→ **Selected extract**
──────────────────────────────
Rita - nicely done. Let me make a couple of suggestions that might make doing a pano easier next time.
1. Shoot in manual mode; but establish your exposure by sweeping the scene and determine an "average" exposure for all your shots. That way you won't have to balance the exposure between the shots and the blend will look more natural.
2. Once you have focused, disable autofocus. Again, that way each shot will have the same aperture and lens distortion impact. Again, this will lead to an easier merge when you assemble the shots in Photoshop.
3. Make sure you do lens correction while in ACR. That will remove distortion and the various shots will line up better when you merge them.
4. The curvature in the foreground is due to you rotating your camera on the tripod mount centre, rather than the optical centre of the lens. There are two ways to fix this; the easy one is to trim this in Photoshop. The more difficult way is to get a nodal plate for your camera and determine the optical centre of the lens for a number of different focal length settings. You then use the nodal plate to offset how your camera rotates on the tripod and this eliminates the curve of the subject material that is close to you. Needless to say, this is a bit of a time consuming exercise that has to be repeated (and recorded for every lens that you use).
Manfred, thank you for the suggestions I will keep these for my next attempt. I almost always shoot in manual but never thought about taking an "average", probably because that is totally new to me For my focusing I have recently moved the focus to a button on the back of my camera rather than having it on the shutter button. For this series I focused once and left it at that, is that the sort of idea you mean in #2? I will read up on nodal plates as these are completely foreign to me.
Hi Rita,
I was just looking at the misalignment of the horizon under the sun (or where it used to be) and wondered if you levelled the horizon in each shot before stitching?
This is what I use along with an L-bracket:
http://www.kirkphoto.com/Long_Rail_Plate__LRP-1.html
Hi Rita,
Ummmmm?
──────────────────────────────
→ **Records supplied**
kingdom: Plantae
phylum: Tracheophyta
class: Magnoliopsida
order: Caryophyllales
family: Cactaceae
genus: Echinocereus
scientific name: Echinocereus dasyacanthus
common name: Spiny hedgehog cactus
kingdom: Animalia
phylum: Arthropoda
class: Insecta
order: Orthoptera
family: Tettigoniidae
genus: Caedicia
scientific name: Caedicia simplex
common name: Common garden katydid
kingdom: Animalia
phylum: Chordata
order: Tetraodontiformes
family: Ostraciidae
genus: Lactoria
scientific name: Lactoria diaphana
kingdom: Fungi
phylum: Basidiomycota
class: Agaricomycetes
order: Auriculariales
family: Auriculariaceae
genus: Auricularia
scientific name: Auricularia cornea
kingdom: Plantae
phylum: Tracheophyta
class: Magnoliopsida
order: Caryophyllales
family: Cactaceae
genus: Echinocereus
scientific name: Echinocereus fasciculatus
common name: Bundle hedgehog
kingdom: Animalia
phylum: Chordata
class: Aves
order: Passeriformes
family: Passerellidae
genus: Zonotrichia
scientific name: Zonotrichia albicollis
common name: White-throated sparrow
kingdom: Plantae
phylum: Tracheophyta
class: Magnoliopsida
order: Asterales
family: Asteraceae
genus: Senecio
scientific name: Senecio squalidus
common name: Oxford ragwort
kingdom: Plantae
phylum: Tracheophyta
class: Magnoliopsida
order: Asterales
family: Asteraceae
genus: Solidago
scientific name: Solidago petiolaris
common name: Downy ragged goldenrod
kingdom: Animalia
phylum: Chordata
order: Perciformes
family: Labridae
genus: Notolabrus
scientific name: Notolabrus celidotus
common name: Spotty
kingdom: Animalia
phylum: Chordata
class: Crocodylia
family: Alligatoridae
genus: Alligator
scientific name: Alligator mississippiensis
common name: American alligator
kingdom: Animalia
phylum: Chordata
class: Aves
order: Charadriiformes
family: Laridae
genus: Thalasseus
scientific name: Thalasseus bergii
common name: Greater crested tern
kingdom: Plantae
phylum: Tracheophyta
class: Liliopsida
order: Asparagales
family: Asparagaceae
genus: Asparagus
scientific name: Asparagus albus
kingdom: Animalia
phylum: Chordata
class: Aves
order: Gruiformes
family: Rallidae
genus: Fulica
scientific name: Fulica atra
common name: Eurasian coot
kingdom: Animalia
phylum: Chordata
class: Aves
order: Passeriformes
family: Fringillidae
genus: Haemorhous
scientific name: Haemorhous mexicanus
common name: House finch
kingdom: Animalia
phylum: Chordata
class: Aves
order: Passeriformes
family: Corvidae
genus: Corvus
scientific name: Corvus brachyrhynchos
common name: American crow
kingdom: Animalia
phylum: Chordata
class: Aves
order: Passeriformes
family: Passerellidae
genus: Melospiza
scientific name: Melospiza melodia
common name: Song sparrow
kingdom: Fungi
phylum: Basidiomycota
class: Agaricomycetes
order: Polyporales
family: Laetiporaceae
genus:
──────────────────────────────
→ **Objectives**
(1) Answer these questions about the panorama discussion:
(a) According to the third suggestion, in what program should lens correction be done?
(b) What does the text give as the cause of the curvature in the foreground?
(c) Where does Rita say she recently moved the focus on her camera?
(2) In the listing, retype the lines starting with the line that contains "order: Charadriiformes" and going on through the line that contains "common name: Eurasian coot".

→ **Answers for the exercise**
(1)
(a) In ACR.
(b) Rotating the camera on the tripod mount centre rather than the optical centre of the lens.
(c) To a button on the back of her camera, rather than the shutter button.

(2)
order: Charadriiformes
family: Laridae
genus: Thalasseus
scientific name: Thalasseus bergii
common name: Greater crested tern
kingdom: Plantae
phylum: Tracheophyta
class: Liliopsida
order: Asparagales
family: Asparagaceae
genus: Asparagus
scientific name: Asparagus albus
kingdom: Animalia
phylum: Chordata
class: Aves
order: Gruiformes
family: Rallidae
genus: Fulica
scientific name: Fulica atra
common name: Eurasian coot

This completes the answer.